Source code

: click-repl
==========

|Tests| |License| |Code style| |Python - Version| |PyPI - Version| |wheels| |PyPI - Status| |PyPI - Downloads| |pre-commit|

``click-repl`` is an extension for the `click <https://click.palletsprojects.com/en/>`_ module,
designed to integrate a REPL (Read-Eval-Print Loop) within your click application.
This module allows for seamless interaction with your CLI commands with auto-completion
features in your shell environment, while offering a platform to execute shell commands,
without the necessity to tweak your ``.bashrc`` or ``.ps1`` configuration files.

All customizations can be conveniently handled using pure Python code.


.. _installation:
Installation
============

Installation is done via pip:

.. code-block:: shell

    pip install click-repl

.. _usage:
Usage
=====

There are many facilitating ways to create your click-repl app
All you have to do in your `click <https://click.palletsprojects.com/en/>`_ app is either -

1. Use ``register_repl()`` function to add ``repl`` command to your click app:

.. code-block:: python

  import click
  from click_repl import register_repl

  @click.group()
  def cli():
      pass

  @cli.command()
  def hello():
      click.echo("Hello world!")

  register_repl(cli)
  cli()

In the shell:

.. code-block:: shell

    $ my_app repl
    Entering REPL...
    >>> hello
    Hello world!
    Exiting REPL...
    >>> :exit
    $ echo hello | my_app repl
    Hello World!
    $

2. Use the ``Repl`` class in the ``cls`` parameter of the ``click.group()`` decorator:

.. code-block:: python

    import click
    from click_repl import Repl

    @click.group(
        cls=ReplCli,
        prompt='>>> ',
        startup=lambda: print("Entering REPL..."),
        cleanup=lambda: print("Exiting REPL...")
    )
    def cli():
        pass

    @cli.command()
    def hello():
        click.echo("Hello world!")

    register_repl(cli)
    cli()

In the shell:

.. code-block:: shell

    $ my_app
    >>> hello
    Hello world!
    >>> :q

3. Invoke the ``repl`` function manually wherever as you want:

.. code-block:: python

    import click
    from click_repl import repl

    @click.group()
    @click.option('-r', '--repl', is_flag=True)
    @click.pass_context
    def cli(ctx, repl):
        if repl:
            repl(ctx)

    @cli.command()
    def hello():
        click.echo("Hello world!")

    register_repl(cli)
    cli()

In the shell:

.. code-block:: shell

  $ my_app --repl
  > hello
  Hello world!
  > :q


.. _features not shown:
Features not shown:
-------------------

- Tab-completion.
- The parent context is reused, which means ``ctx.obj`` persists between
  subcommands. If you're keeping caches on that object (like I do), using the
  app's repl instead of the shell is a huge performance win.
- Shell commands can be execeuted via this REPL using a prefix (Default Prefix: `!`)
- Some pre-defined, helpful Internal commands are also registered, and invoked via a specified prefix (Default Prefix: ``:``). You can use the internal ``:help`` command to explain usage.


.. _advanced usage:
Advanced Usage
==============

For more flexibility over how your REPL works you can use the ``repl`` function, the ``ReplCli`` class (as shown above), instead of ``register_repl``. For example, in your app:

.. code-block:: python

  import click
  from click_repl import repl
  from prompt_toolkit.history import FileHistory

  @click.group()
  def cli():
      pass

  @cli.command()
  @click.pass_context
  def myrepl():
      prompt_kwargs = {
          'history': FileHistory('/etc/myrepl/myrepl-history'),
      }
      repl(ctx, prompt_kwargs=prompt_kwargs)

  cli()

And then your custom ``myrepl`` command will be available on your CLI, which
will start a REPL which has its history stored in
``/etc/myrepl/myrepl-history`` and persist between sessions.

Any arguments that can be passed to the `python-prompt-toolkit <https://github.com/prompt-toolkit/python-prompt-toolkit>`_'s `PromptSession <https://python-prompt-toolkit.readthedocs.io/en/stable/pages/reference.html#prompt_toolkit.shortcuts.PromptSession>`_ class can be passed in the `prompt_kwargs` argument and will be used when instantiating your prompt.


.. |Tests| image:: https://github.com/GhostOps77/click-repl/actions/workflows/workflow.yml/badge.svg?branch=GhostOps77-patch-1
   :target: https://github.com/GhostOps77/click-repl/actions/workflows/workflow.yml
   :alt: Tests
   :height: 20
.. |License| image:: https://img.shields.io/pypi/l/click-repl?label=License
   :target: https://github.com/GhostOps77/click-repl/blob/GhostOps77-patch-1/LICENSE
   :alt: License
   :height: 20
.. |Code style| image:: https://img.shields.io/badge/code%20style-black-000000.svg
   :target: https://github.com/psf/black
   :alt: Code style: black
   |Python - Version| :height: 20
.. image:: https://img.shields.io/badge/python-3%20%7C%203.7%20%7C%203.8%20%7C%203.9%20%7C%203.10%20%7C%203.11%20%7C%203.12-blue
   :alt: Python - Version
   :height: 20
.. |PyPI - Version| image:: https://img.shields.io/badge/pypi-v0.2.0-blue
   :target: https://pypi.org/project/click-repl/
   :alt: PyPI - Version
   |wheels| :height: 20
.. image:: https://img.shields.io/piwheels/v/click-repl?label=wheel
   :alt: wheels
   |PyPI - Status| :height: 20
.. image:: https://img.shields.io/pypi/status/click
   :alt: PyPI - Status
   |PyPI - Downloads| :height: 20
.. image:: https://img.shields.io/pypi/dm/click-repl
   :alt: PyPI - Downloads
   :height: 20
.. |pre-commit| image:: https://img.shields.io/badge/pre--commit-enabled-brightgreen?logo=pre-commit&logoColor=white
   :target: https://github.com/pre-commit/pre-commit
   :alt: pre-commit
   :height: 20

- - -

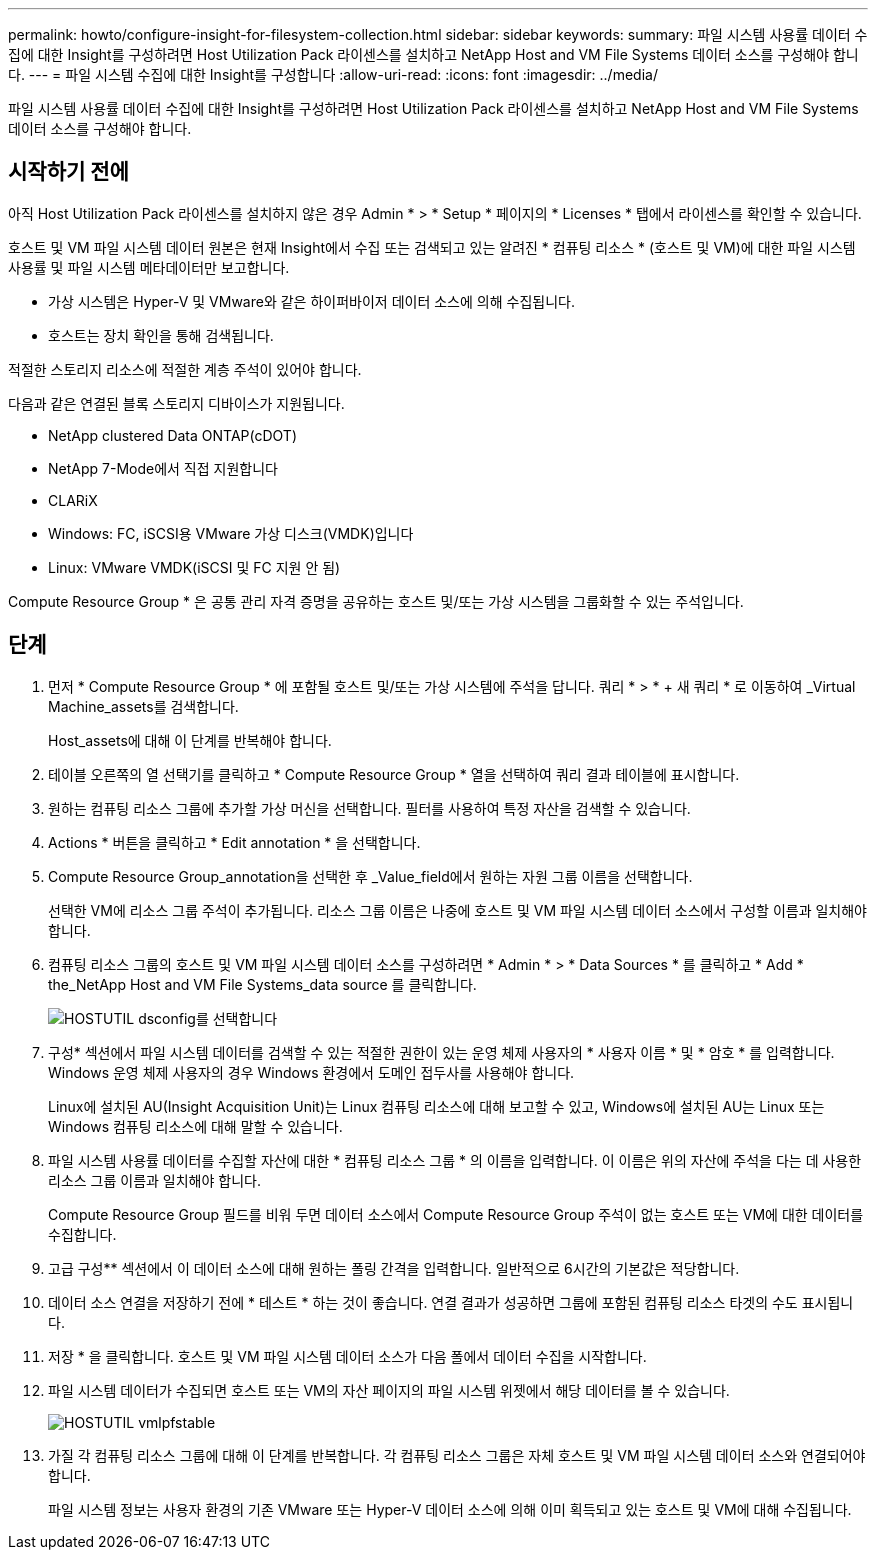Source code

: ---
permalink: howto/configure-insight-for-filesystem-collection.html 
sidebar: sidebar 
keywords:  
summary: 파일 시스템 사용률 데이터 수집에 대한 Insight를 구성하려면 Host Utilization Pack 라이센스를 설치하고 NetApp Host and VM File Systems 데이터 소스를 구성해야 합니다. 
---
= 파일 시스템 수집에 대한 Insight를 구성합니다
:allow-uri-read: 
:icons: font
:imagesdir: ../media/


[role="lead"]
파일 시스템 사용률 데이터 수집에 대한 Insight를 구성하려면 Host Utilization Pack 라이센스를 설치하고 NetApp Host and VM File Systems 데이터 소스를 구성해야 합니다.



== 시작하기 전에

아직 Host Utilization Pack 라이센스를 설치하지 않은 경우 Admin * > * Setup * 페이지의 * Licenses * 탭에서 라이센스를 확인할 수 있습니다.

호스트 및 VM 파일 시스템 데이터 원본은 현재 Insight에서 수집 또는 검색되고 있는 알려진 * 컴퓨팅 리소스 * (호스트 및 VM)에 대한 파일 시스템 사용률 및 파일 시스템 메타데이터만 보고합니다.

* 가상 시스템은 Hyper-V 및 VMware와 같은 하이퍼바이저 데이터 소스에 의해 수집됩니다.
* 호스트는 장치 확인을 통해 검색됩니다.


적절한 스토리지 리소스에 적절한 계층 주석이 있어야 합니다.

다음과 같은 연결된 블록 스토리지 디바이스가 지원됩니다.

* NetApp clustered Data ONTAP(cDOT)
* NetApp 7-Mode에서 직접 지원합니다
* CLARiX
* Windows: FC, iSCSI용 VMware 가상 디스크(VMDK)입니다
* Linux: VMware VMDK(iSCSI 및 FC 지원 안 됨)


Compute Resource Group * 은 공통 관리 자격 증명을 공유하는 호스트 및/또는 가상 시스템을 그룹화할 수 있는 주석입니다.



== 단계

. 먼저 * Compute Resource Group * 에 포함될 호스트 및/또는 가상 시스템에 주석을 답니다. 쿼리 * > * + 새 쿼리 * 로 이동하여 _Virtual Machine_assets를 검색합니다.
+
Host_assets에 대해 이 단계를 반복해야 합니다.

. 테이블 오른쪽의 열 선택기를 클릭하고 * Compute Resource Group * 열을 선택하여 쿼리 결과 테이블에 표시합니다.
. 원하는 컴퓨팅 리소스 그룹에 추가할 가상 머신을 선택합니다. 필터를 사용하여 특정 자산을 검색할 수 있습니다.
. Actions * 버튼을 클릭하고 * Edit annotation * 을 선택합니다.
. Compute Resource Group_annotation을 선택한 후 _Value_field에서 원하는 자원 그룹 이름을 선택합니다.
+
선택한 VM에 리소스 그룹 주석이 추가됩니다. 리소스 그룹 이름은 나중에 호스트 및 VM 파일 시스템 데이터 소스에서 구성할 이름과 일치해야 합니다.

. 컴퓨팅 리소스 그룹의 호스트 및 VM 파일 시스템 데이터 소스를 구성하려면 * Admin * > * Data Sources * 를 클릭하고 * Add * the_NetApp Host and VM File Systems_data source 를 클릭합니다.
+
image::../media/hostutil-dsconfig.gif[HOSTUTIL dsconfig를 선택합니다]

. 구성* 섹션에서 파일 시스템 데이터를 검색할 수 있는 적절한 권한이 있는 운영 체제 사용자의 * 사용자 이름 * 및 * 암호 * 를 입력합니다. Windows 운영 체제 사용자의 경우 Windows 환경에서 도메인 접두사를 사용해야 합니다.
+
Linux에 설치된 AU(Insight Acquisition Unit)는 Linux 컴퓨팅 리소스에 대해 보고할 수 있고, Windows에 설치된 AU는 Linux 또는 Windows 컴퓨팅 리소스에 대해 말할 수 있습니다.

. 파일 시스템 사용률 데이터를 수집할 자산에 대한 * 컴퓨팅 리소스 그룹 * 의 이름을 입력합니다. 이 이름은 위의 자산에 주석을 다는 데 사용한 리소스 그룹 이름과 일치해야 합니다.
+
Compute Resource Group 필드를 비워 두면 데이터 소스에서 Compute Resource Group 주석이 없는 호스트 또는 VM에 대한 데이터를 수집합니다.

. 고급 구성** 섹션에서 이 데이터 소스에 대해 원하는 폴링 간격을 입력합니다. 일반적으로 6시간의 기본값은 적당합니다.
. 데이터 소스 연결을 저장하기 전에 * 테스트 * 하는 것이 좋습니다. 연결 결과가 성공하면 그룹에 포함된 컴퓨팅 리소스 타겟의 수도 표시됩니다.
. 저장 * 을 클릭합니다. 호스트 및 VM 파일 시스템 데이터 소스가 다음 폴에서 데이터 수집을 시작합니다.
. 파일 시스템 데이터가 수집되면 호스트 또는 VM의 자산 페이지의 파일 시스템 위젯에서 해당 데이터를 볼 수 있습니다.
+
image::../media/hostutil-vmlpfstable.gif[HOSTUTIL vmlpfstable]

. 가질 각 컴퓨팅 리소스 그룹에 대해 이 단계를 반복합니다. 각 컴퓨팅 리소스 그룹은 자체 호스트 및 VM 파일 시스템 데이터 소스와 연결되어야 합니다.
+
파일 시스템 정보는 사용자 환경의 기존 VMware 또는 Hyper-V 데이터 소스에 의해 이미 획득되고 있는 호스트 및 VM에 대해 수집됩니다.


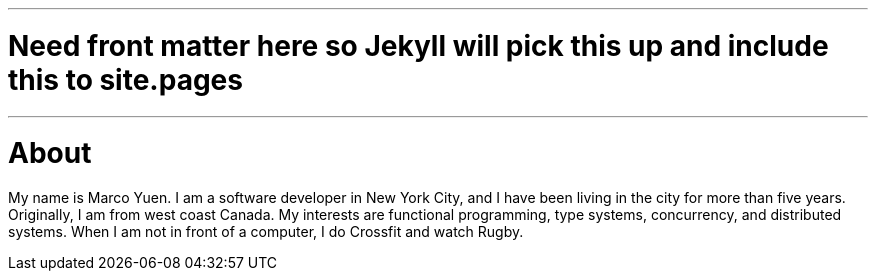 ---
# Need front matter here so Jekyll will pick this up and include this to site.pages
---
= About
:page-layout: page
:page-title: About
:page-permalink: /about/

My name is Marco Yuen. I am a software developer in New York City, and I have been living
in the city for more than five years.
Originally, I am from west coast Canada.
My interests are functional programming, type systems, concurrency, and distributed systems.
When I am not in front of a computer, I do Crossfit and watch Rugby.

- - -

§ **WHAT THE TASK REQUIRES**:
Go through the material line by line, tally each line containing "target", and give the total only.

§ **ANSWER**:
5